After that, the dashboard showed the real truth: the bottleneck was sync writes, not random magic performance.

Mini-story #3: The boring practice that saved the day (“scrub schedule + SMART trend alerts”)

A financial services shop ran a large archival pool. Nothing flashy. Mostly sequential reads, periodic writes, and strict retention.
The team had a habit that everyone found slightly annoying: monthly scrubs, with alerts not only for errors but also for “scrub time increased by 30%.”
They also tracked SMART trends for pending sectors and temperature.

One month, scrub duration jumped.
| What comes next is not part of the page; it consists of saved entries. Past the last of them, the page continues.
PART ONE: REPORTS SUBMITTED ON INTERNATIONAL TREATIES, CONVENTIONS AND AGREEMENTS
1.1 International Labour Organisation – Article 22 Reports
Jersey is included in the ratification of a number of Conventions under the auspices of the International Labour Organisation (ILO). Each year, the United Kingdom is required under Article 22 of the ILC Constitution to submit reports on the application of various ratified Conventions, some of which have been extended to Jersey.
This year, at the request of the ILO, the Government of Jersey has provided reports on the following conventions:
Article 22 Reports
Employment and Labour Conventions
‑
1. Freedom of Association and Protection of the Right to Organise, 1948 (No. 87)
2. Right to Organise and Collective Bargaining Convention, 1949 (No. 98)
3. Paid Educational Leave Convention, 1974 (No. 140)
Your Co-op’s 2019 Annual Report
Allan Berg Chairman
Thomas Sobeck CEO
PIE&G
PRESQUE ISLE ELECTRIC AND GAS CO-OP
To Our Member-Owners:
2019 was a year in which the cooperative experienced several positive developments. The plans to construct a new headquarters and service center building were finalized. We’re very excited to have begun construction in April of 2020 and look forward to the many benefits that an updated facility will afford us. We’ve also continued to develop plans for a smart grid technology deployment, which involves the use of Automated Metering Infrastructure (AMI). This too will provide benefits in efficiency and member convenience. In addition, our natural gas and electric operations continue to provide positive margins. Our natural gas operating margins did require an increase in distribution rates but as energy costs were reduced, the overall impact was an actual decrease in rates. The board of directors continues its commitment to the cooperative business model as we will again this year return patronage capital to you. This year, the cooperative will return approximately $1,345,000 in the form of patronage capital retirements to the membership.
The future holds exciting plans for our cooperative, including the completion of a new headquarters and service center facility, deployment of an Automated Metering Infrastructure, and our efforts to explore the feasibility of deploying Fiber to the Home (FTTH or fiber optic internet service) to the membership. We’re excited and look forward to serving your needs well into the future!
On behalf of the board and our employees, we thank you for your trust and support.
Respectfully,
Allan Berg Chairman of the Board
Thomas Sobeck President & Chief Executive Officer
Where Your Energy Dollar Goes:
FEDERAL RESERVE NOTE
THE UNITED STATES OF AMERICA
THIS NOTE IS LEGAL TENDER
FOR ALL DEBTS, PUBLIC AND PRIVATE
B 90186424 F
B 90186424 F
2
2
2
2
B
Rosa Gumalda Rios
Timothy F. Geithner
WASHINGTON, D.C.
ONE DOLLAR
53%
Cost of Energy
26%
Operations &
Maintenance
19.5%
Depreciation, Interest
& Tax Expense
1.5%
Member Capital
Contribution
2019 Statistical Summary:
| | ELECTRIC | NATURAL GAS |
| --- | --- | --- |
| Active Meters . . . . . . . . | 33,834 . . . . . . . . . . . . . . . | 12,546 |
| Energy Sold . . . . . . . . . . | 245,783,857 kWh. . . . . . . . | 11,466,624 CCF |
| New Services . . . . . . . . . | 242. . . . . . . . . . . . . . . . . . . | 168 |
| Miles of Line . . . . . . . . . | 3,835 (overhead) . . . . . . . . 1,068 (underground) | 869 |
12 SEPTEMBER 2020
No errors, just slower. The dashboard showed one vdev’s read latency p95 rising steadily,
while the rest stayed flat. SMART didn’t show catastrophic failure, but it did show increasing “Current_Pending_Sector” on a single disk.
Not enough to trigger vendor replacement by itself, but enough to trigger the team’s own policy.

They replaced the disk during business hours with no drama. A week later, the old disk failed hard in the test bench.
The team didn’t win an award. They also didn’t get paged at 03:00 with a degraded pool and a CEO who suddenly cares about parity math.

The practice wasn’t clever. It was consistent. Storage rewards consistency like a trained animal: feed it scrubs and trend alerts, and it behaves.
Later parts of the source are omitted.